Because I was in love with my best friend’s sister.
I was in love with Kinley Masterson.
And I was in hell.
Chapter One
Kinley
Click.
Click.
Click.
That was the best sound in the world. The steady click of my Nikon D810 shutter lens in the quiet landscape as I peered through the viewfinder, perfecting the majestic shot that I wanted. The only other sounds that reached my ears were the rustling of the surrounding pine trees as the wind blew through them, the distant caw of a bird passing overhead, and my quiet breaths.
The snow-covered country before me never ceased to amaze me. I had been to many parts of the world and still the simplicity of a sight like this—the sheer white Canadian wilderness—took my breath away.
It was why I had become a photographer.
The peaceful serenity that an experience like this afforded you.
Capturing beauty such as this was not only a gift to me, but had been my sole outlet since I was a kid.
I leaned back in my crouched position behind a large rock to stretch my back and adjust the camera strap that was wound around my neck. The hand warmers in each of my coat pockets were life savers, bringing circulation back to my fingers that were only half protected in my fingerless gloves. It couldn’t be helped, though. Full gloves made holding my camera too c
omplicated a task.
When I had set out for my afternoon shoot in three layers of clothing in single digit degree weather, I’d had to remind myself why I agreed to a photo shoot in the middle of northern Canada in December.
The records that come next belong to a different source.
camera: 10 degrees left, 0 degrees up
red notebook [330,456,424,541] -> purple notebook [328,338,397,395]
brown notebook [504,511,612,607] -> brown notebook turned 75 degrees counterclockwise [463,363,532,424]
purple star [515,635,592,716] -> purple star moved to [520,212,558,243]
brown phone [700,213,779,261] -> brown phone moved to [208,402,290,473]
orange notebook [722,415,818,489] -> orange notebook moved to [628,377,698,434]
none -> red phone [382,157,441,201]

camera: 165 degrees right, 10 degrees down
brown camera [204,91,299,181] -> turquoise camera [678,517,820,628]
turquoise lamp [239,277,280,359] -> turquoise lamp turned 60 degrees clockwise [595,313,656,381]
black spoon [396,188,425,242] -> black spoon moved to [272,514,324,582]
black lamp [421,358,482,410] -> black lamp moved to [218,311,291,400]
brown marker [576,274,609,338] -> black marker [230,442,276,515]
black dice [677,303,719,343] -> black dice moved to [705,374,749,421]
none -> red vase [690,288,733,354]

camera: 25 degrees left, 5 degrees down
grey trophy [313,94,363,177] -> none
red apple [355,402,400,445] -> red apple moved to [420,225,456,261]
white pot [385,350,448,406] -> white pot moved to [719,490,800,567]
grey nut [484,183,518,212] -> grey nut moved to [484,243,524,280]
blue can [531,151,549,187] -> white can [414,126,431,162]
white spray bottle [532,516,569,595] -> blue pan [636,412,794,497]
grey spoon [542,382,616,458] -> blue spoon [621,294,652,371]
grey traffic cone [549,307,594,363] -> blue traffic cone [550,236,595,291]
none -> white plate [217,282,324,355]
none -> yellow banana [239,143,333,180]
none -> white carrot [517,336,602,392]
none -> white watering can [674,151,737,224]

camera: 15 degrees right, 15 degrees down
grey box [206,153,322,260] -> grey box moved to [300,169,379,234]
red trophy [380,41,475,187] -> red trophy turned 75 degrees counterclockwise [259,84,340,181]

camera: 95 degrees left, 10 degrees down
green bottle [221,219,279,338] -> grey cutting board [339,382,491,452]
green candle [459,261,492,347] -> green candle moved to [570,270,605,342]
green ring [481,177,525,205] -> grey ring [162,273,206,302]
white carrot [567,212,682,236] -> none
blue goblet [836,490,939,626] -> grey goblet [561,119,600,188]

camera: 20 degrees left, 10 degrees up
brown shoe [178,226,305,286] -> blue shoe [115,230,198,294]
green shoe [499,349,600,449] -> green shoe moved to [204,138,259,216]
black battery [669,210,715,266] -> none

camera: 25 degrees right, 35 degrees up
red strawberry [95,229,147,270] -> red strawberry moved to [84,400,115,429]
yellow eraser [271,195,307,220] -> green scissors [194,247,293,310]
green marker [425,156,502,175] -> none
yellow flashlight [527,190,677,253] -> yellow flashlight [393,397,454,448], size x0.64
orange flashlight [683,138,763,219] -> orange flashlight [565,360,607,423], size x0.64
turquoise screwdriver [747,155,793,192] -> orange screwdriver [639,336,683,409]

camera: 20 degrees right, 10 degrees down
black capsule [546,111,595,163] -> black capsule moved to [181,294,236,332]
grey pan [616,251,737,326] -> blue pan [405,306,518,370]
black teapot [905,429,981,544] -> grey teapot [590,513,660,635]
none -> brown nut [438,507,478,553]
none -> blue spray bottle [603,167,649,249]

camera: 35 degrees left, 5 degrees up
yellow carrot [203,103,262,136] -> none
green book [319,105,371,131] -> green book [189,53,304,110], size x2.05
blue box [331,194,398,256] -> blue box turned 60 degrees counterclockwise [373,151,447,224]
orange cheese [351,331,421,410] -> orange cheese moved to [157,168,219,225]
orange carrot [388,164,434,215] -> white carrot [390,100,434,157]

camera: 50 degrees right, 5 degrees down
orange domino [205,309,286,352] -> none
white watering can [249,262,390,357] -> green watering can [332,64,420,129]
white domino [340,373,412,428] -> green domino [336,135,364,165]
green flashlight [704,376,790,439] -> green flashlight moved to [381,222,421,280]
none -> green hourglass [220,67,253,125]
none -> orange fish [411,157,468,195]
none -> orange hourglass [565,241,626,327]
I hated the cold weather. But being a landscape photographer, I couldn’t avoid it. Not when jobs like these paid so well and the scenery truly was magnificent.
Why everything in life couldn’t be as unassuming as nature, I had no idea.
Out here there was no need for games or agendas. There were no lies to be told or plotting to be made. And when you re-entered the real world after seeing this, you had to wonder when mankind decided to make life so complex.
I sighed and rubbed away the crease in my forehead. Sometimes my philosophical questions during shoots gave even me headaches.
But really, though. Sometimes I didn’t know whether to be proud or worried that all I needed in life were the 50 megapixels wrapped around my neck. I mean, I needed my relationships with my friends and family, sure. But this camera had become my life.
I was starting to wonder if that was a good thing or not.
After all, the person who I’d once thought was my life…well, he left me.
He was gone.
And I had moved on.
Sort of. Mostly.
Either way, he hadn’t wanted me so I concentrated on other things.
Movement in my peripheral vision caused my head to whip to the side, my vision zoning in on the dark figure leaning against a tree, holding a big rifle. No worries, though. It was just my guide that the nature magazine had hired to take me out here. Never could be too careful in the wilderness. I carried a knife just in case I happened to encounter any unseemly characters…like bobcats.
Or bears.
Not that a measly hunting knife would do anything to protect me against a bear. But carrying a gun was too difficult with all the positions I had to get in for some of my shots. Which was why I often had guides. I got so into my work that I often forgot they were there most of the time, anyway, so it wasn’t as if they disturbed me.